= Quirks (board game) =

Quirks is a 1980 board game published by Eon Products.

==Gameplay==
The game components are a 108 cards printed on thin cardstock representing characteristics of animals and plants, and a game board, also printed on thin cardstock. The object of the game is to build three viable organisms called "quirks" from two or three of the cards.

==Reception==
In the February 1981 edition of The Space Gamer (No. 36), Forrest Johnson liked Quirks, saying, "This is a good family game."

Ian Livingston reviewed Quirks for White Dwarf #24, giving it an overall rating of 9 out of 10, and stated that "All in all it is totally absurd but great fun and Eon Products must be congratulated for coming up with another ace."

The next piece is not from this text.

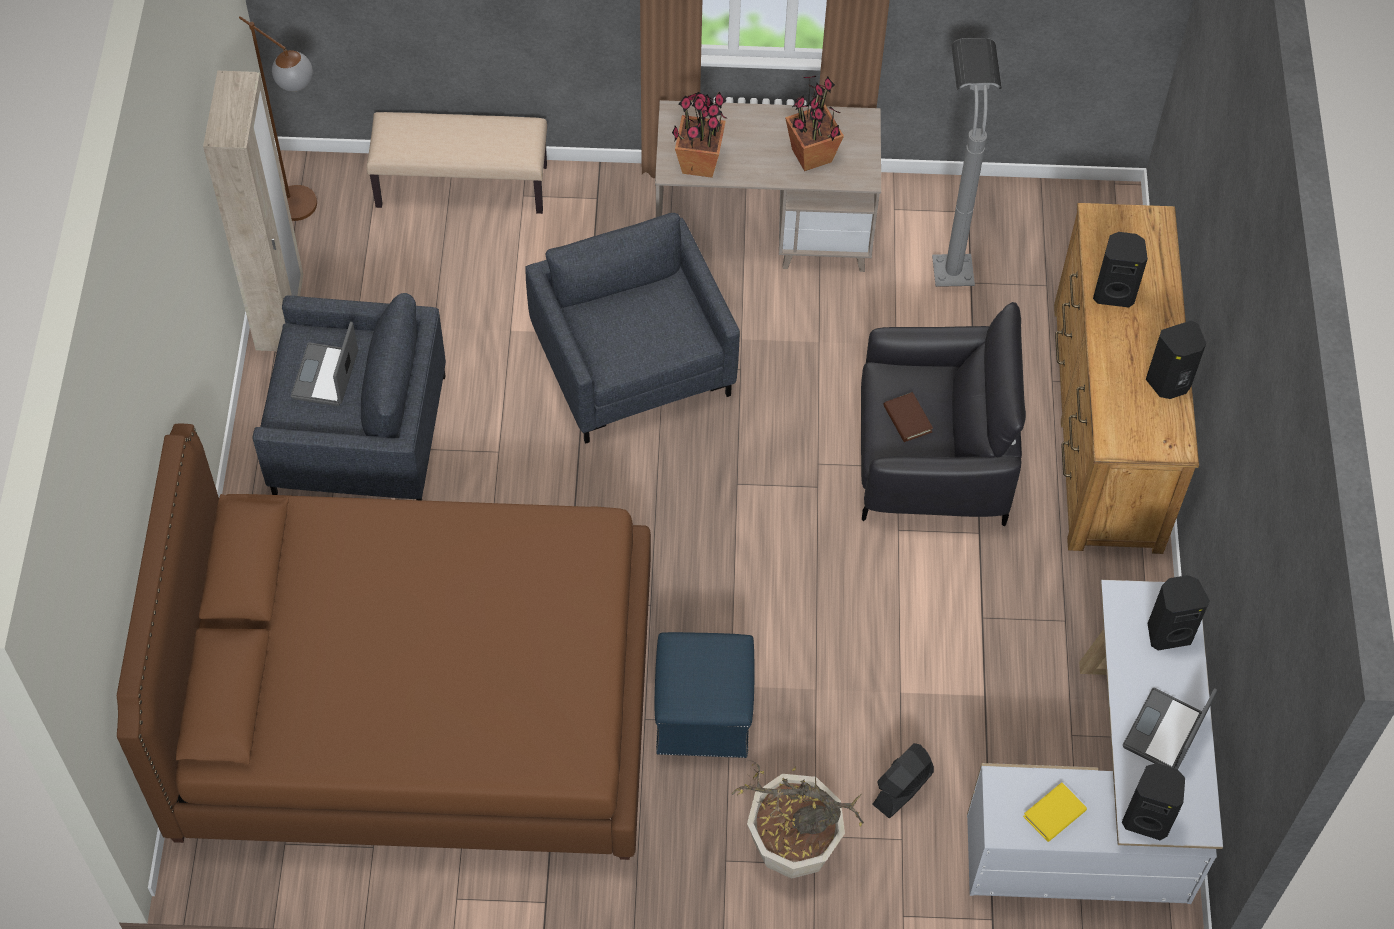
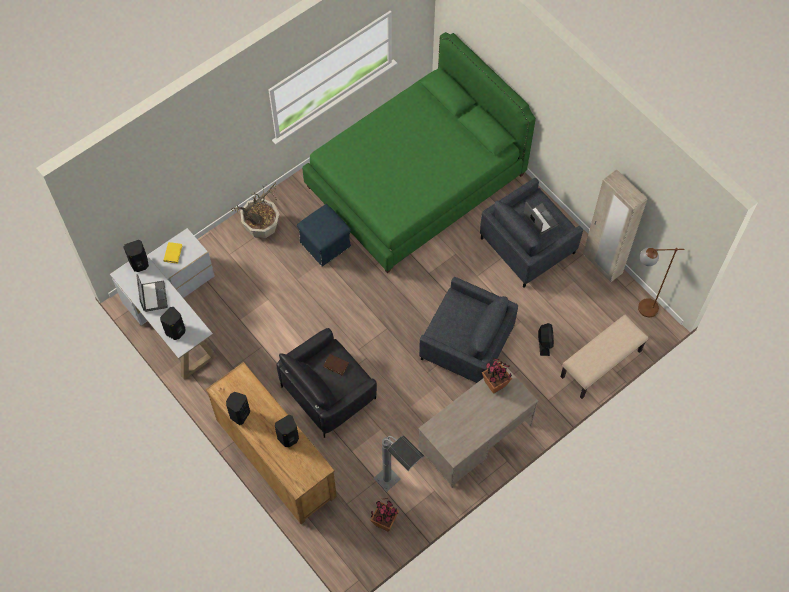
camera: 140 degrees right, 5 degrees up
(416, 704) = (415, 180): brown bed -> green bed
(811, 156) = (458, 422): potted plant -> potted plant (385, 521)
(902, 788) = (242, 269): black fan -> black fan (544, 342)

In the May 1981 edition of Ares (Issue 8), Eric Goldberg found the most serious flaw in the game was an ever-diminishing replay value as players either consciously or subconsciously memorized the card values. "Quirks.. is fun only for a limited number of times. The game is quite good until that point of diminishing returns is reached."

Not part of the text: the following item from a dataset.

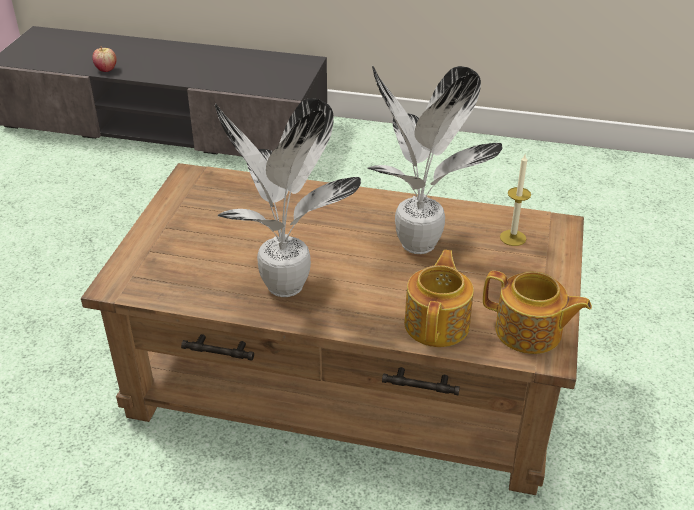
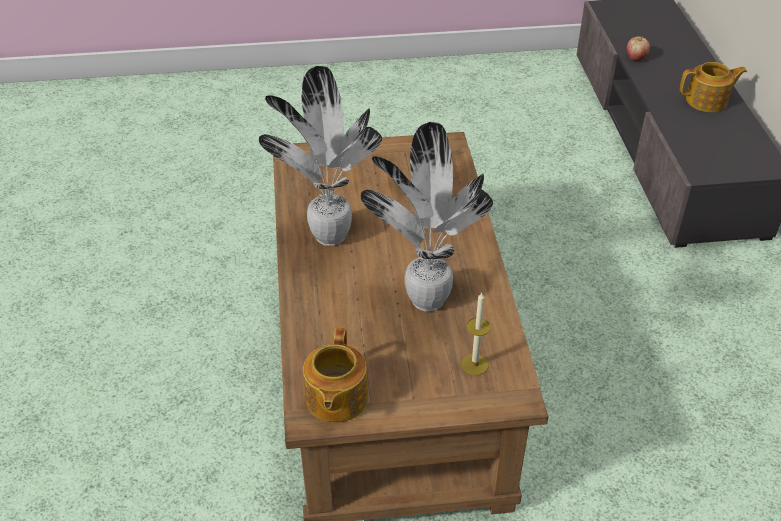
camera: 70 degrees right, 5 degrees up
(438, 323) = (322, 336): teapot -> teapot (707, 101)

Games magazine included Quirks in their "Top 100 Games of 1981", praising it as a "lighthearted game" involving "weird creatures and plants".

In the December 1993 edition of Dragon (Issue 200), Allen Varney gave a thumbs down to the game. "One big flaw, I think, is that [the game] never identifies players with the animals they're evolving. Instead they're unspecified creature-makers who look down on these beasts and foliage from above. Quirks would involve me a lot more by evolving me — making me the creature who needs to emerge victorious in a niche. Deciding whether to eat plants or animals, or if I should ditch my wings in favor of an electric sting — that sounds like fun."